Rad Milad, Rafiei Alireza, Grunwell Jocelyn, Kamaleswaran Rishikesan
School of Electrical and Computer Engineering, Georgia Institute of Technology, Atlanta, GA, USA.
Department of Computer Science and Informatics, Emory University, Atlanta, GA, USA.
Int J Med Inform. 2025 Apr;196:105809. doi: 10.1016/j.ijmedinf.2025.105809. Epub 2025 Jan 25.
The regression of small imbalanced horizontal datasets is an important problem in bioinformatics due to rare but vital data points impacting model performance. Most clinical studies suffer from imbalance in their distribution which impacts the learning ability of regression or classification models. The imbalance once combined with the small number of samples reduces the prediction performance. An improvement in the trainability of small imbalanced datasets hugely improves the potency of current prediction models that rely on a small set of valuable expensive samples.
A method called Stability Selection has been used to overcome the high dimensionality problem, which arises when the sample sizes are relatively small compared to the number of features. The method was used to improve the performance of the Synthetic Minority Over-Sampling Technique for Regression with Gaussian Noise (SMOGN), an imbalance removal algorithm. To test the new pipeline, a small imbalanced cohort of pediatric ICU patients was used to predict the number of Ventilator-Free Days (VFD) a patient may experience for an admission period of 28 days due to respiratory illnesses.

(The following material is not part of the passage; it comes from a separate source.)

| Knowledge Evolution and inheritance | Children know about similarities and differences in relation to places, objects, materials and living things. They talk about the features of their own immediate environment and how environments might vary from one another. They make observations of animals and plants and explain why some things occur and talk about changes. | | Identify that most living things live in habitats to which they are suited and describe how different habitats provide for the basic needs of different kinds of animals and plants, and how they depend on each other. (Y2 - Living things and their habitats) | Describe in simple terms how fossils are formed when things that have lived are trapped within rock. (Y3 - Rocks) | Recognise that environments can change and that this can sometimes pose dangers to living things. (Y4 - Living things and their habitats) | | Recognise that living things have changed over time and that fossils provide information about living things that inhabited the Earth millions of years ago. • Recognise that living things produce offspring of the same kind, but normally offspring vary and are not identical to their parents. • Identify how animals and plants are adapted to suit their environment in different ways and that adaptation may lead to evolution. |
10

Our model demonstrated its effectiveness by overcoming label imbalance while predicting almost all the non-surviving patients in the test dataset using Stability Selection before applying SMOGN. Our study also highlighted the importance of Pediatrics Risk of Mortality (PRISM) as a powerful VFD predictor if combined with other clinical features.
This paper shows how a hybrid strategy of Stability Selection, SMOGN, and regression can improve the outcome of highly imbalanced datasets and reduce the probability of highly expensive false negative detections in severe acute respiratory disease syndrome cases. The proposed modeling pipeline can reduce the overall VFD regression error but is also expandable to other regressable features. We also showed the importance of PRISM as a strong VFD predictor.
由于罕见但关键的数据点会影响模型性能,小型不平衡水平数据集的回归是生物信息学中的一个重要问题。大多数临床研究存在分布不平衡的问题,这会影响回归或分类模型的学习能力。不平衡一旦与少量样本相结合,就会降低预测性能。提高小型不平衡数据集的可训练性,能极大地提升当前依赖少量有价值的昂贵样本的预测模型的效能。
一种名为稳定性选择的方法被用于克服高维问题,当样本量与特征数量相比相对较小时会出现该问题。该方法用于提高带有高斯噪声的回归合成少数过采样技术(SMOGN)的性能,这是一种不平衡消除算法。为测试新流程,使用了一个小型不平衡的儿科重症监护病房患者队列,来预测因呼吸系统疾病入院28天期间患者可能经历的无呼吸机天数(VFD)。
在应用SMOGN之前,我们的模型通过使用稳定性选择克服标签不平衡,同时在测试数据集中几乎预测出所有非存活患者,证明了其有效性。我们的研究还强调了如果与其他临床特征相结合,儿科死亡风险(PRISM)作为强大的VFD预测指标的重要性。
本文展示了稳定性选择、SMOGN和回归的混合策略如何能改善高度不平衡数据集的结果,并降低严重急性呼吸综合征病例中高成本假阴性检测的概率。所提出的建模流程可以降低总体VFD回归误差,而且还可扩展到其他可回归特征。我们还展示了PRISM作为强大的VFD预测指标的重要性。